Şarkının ismi: “Pinokyo.” Fatih Kısaparmak söylüyo! İnternette bul, dinle mutlaka. Acayip güzel söylüyo Fatih ağbi, o kalın ve buğulu sesiyle: “Pinokyoo, Pinokyoo! / Yalaan Söylee-mee! / Korkma kimseden, Sultan, Beyden! / Sen doğruyu söyle, Onuncu köydeen!” Heh heh, şarkıyı dinnerken Erdinç ağbi, masadan kalkıp odamda böyle dans edesim geldi! Arka fonda da çocuk korosu söylüyo, daha neşeli oluyo. Sözler basit fakat çok etkileyici. Melodi de süper! Bence saçmasapan aşk veya siyasi parti otobüsü şarkıları değil, kocaman hoparlörlerde her yerde bu şarkı çalınmalı Erdinç ağbi. “Yalaan Söyleemee! / Korkma kimseden, Sultandan, Beydeen!” Heh heh, korkmuyom ki valla. Birazcık korkuyom belki. Şarkı çalarken korkmam ama!
Satırlarıma başlamadan evvel, senin gözlerinden, kızkardeşin Didem’in ise ince ve ayva tüylü bileğinin kenarlarından, haşlanmış mısır yer gibi küçük küçük öperim Erdinç ağbi! Umarım oralarda iyisinizdir. Hava nasıl oralarda!? Buralarda sıcak. Oralarda rüzgar esiyo mu hiç? Buralarda bazen esiyo, bazen esmiyo. Oralarda hep mi esiyo, hiç mi esmiyo!? Buralarda ben şöyle yapıyom bazen, oralarda vakit buldukça sen de yap: İki sokağın kesiştiği bi yere git. Tam kaldırımın köşesinde dur! İki farklı sokaktan, farklı rüzgarlar geldiğinden, ceryan yapıyo! Ama çok durmayın, bin volt ceryan çarpabilir! Didem’e bişey olsun istemem. O benim dünya ahiret platonik bacım! Bu arada oralarda biralar buralardaki gibi mi? Buralarda biralara alkol yasağı geldi, akşamüstü saat dörtbuçuk’tan sonra tüm biralardaki alkol oranı yüzde bir’e düşürülecek. Sabah saat sekiz onbeş’te alkol oranı yüzde yedi’ye çıkarılacak. Bu orantılamayı otomatik yapacak alkol polis-Robotlar yerleştirildi her büfenin başına. Devlet Alkol Teşkilatı, Katar’dan tam 3774 tane alkol Robotu satın aldı. Araplar da İsviçre’den satın almış. İsviçre de Japonlardan almış. “Niye direkt Caponyadan almadık ki!” diye eleştiri yapan bi adamı, geçen hafta Darüşşafaka Huzur evinde sorguya aldılar, beynini elektrikli-alkola batırdılar. Buralar gerçekten bi tuhaf oldu Erdinç ağbi. Hiçbi saçma şeye şaşırmıyoz artık. İnsanların beynindeki şaşırma hücrelerini, çok gizli bi silah kullanarak eritip yok ettiler! Böyle, Star Wars’daki Karanlık Tarafın gemisinden ateşlenen süper güçlü lazer silahı gibi bişey. Ortalıkta Luk Skayvolkır gibi, cesur ve maceracı birisi de yok! Merak hücrelerimizi patlatan Lazer silahı nereden ateşlendi, bulamıyos.

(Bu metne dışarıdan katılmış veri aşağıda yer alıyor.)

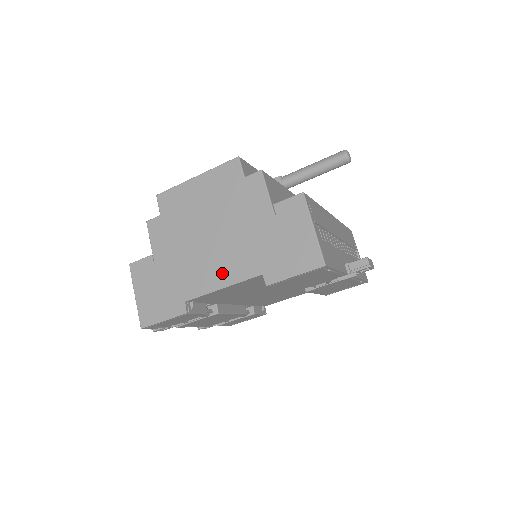
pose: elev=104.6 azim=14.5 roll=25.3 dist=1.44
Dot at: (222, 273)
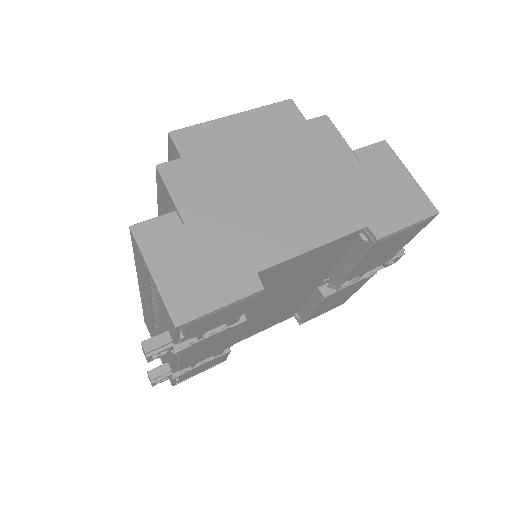
Dot at: (309, 228)
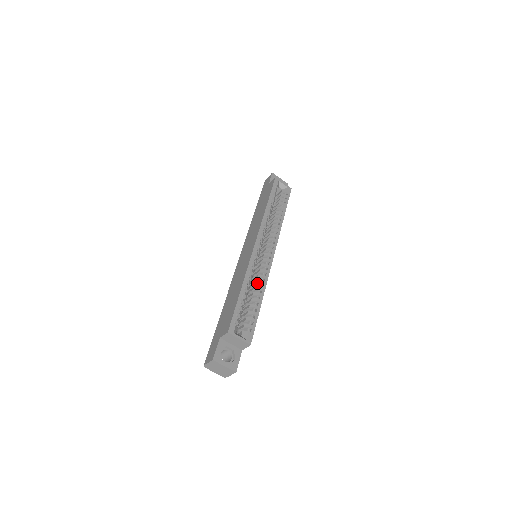
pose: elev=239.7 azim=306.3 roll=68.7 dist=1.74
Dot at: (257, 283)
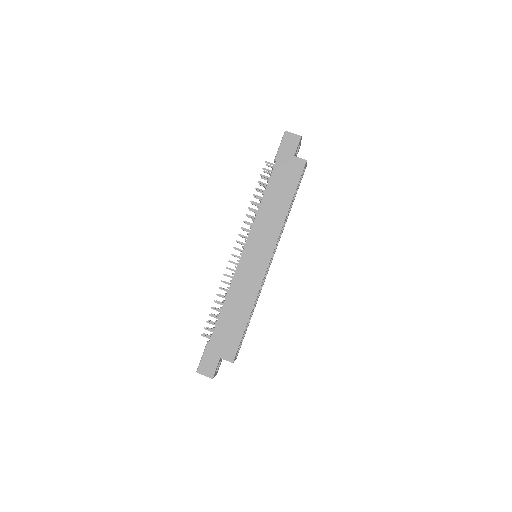
Dot at: occluded
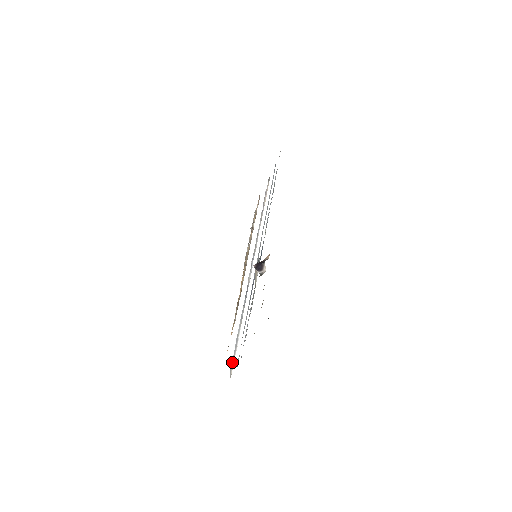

Biliyom, saçma saçma şeyler anlatıp kafanı karıştırıyom Erdinç ağbi. Aramızda kalsın, kız kardeşin Didem’e şirinlik olsun diye yazıyom bunları! Yoksa, yazı, mektup, para pul, Türkiya, şöhret, hiçbiri umrumda değil. Sadece Didem beni beğensin diye böyle ilginç şeyler yazıyom bazen. (Son anda “bazen” kelimesini koyduğum iyi oldu!) Elbette sadece karı kız için yazmıyom. Seni düşünürek de yazıyom elbet Erdinç ağbi. Tikkat edersen, mektubumun başlığı, Erdinç ağbiye Açık Mektup! İsmini buralarda gururla yaşatıyom. Oralarda Erdinç isminde çok insan var mı!? Senin dışında? Buralarda fazla yok! Sen gidince de azaldılar tabii.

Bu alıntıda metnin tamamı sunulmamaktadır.